Dataset rows:
-- start --

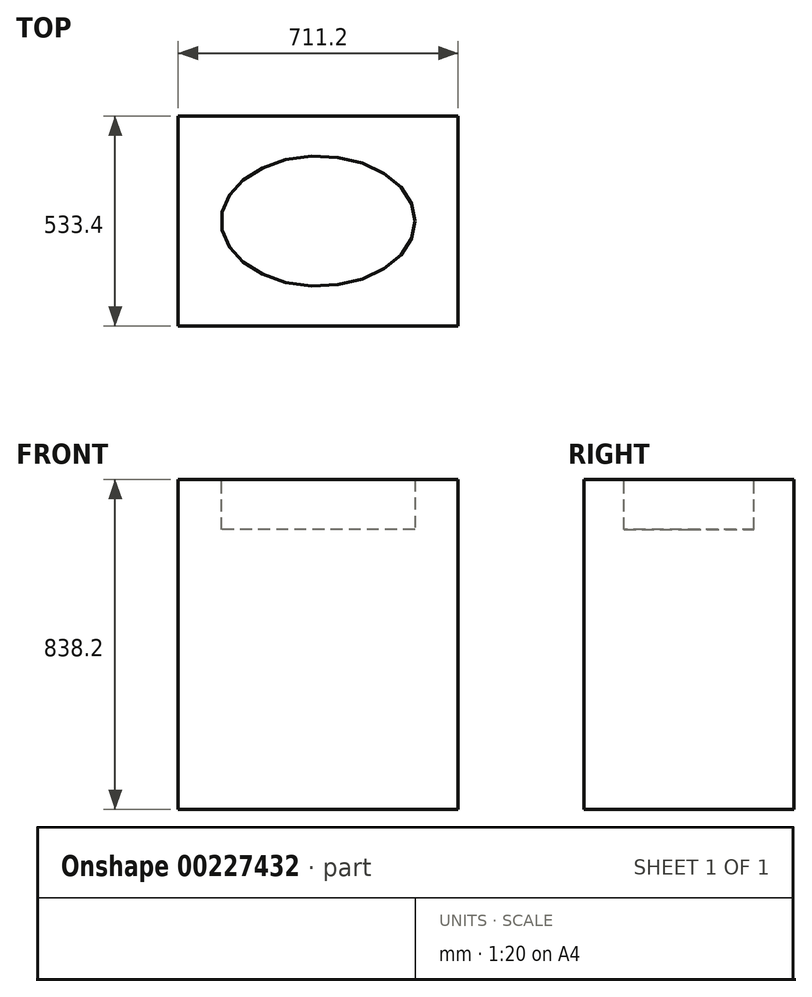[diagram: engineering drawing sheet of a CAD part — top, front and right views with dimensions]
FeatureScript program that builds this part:
annotation { "Feature Type Name" : "Feature", "Feature Type Description" : "" }
export const myFeature = defineFeature(function(context is Context, id is Id, definition is map)
    precondition{}
    {
        {
            var Q0;
            Q0=qCreatedBy(makeId("Top.planeOp"),FACE);
            var sketch = newSketch(context, id + "F0", { "sketchPlane" : qUnion([Q0])});
            skLineSegment(sketch, "E0.bottom", {"start": v(0, 0) * mm, "end": v(711.2, 0) * mm});
            skLineSegment(sketch, "E0.top", {"start": v(0, 533.4) * mm, "end": v(711.2, 533.4) * mm});
            skLineSegment(sketch, "E0.left", {"start": v(0, 0) * mm, "end": v(0, 533.4) * mm});
            skLineSegment(sketch, "E0.right", {"start": v(711.2, 0) * mm, "end": v(711.2, 533.4) * mm});
            skPoint(sketch, "E1", {"position": v(0, 266.7) * mm});
            skPoint(sketch, "E2", {"position": v(355.6, 533.4) * mm});
            skEllipse(sketch, "E3", {"center": v(355.6, 266.7) * mm, "majorRadius": 245.82 * mm, "minorRadius": 165.28 * mm, "majorAxis": v(1, 0)});
            skSolve(sketch);
        }
        {
            var Q0;
            Q0=makeQuery(id+"F0.imprint","IMPRINT",FACE,{"disambiguationData":[TD([[makeQuery(id+"F0.imprint","IMPRINT",EDGE,{"derivedFrom":sQuery(id+"F0.wireOp",EDGE,"E0.bottom")}),1.0]])]});
            extrude(context, id + "F1", {"entities" : qUnion([Q0]), "depth" : 838.2 * mm});
        }
        {
            var Q0;
            Q0=makeQuery(id+"F0.imprint","IMPRINT",FACE,{"disambiguationData":[TD([[makeQuery(id+"F0.imprint","IMPRINT",EDGE,{"derivedFrom":sQuery(id+"F0.wireOp",EDGE,"E3")}),1.0]])]});
            extrude(context, id + "F2", {"entities" : qUnion([Q0]), "operationType" : NewBodyOperationType.ADD, "depth" : 711.2 * mm});
        }
    });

-- end --

_What is expected_
Copy every line of the listing above word for word, leaving out the picture.

_Solution_
[diagram: engineering drawing sheet of a CAD part — top, front and right views with dimensions]
FeatureScript program that builds this part:
annotation { "Feature Type Name" : "Feature", "Feature Type Description" : "" }
export const myFeature = defineFeature(function(context is Context, id is Id, definition is map)
    precondition{}
    {
        {
            var Q0;
            Q0=qCreatedBy(makeId("Top.planeOp"),FACE);
            var sketch = newSketch(context, id + "F0", { "sketchPlane" : qUnion([Q0])});
            skLineSegment(sketch, "E0.bottom", {"start": v(0, 0) * mm, "end": v(711.2, 0) * mm});
            skLineSegment(sketch, "E0.top", {"start": v(0, 533.4) * mm, "end": v(711.2, 533.4) * mm});
            skLineSegment(sketch, "E0.left", {"start": v(0, 0) * mm, "end": v(0, 533.4) * mm});
            skLineSegment(sketch, "E0.right", {"start": v(711.2, 0) * mm, "end": v(711.2, 533.4) * mm});
            skPoint(sketch, "E1", {"position": v(0, 266.7) * mm});
            skPoint(sketch, "E2", {"position": v(355.6, 533.4) * mm});
            skEllipse(sketch, "E3", {"center": v(355.6, 266.7) * mm, "majorRadius": 245.82 * mm, "minorRadius": 165.28 * mm, "majorAxis": v(1, 0)});
            skSolve(sketch);
        }
        {
            var Q0;
            Q0=makeQuery(id+"F0.imprint","IMPRINT",FACE,{"disambiguationData":[TD([[makeQuery(id+"F0.imprint","IMPRINT",EDGE,{"derivedFrom":sQuery(id+"F0.wireOp",EDGE,"E0.bottom")}),1.0]])]});
            extrude(context, id + "F1", {"entities" : qUnion([Q0]), "depth" : 838.2 * mm});
        }
        {
            var Q0;
            Q0=makeQuery(id+"F0.imprint","IMPRINT",FACE,{"disambiguationData":[TD([[makeQuery(id+"F0.imprint","IMPRINT",EDGE,{"derivedFrom":sQuery(id+"F0.wireOp",EDGE,"E3")}),1.0]])]});
            extrude(context, id + "F2", {"entities" : qUnion([Q0]), "operationType" : NewBodyOperationType.ADD, "depth" : 711.2 * mm});
        }
    });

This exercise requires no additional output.